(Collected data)

------------

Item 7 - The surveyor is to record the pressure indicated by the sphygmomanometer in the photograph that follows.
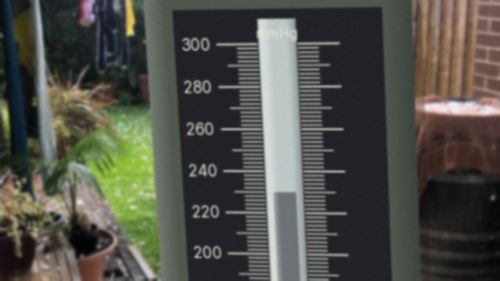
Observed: 230 mmHg
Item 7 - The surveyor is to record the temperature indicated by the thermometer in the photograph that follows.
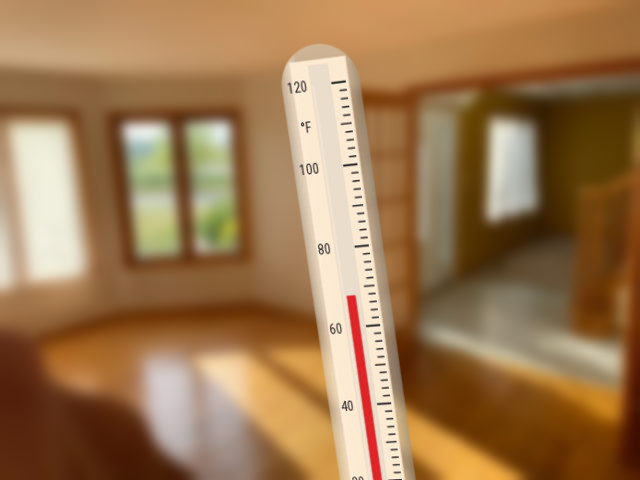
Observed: 68 °F
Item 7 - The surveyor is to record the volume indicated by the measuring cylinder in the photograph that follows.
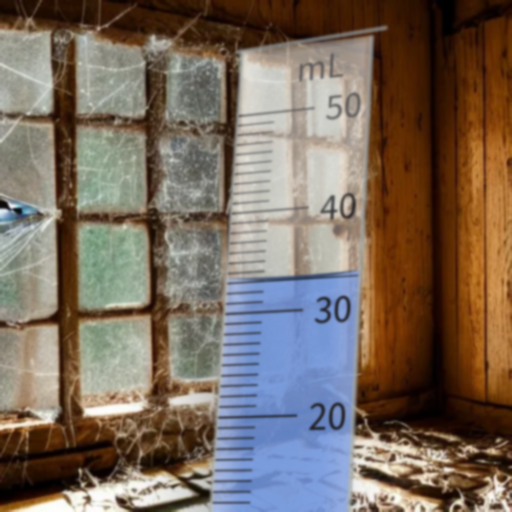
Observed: 33 mL
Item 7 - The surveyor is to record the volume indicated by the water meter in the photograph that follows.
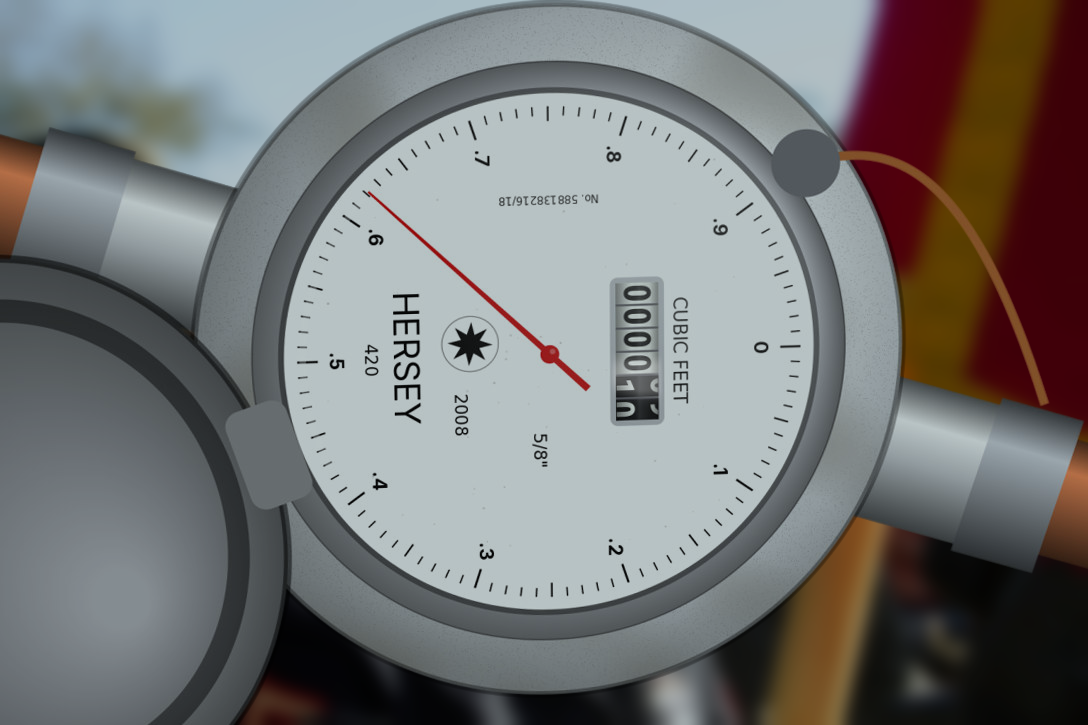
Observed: 9.62 ft³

------------

**What you should do:**
Report each line in the records that contains the word "Observed", treating uppercase and lowercase letters as distinct.

**Solution for this exercise:**
Observed: 230 mmHg
Observed: 68 °F
Observed: 33 mL
Observed: 9.62 ft³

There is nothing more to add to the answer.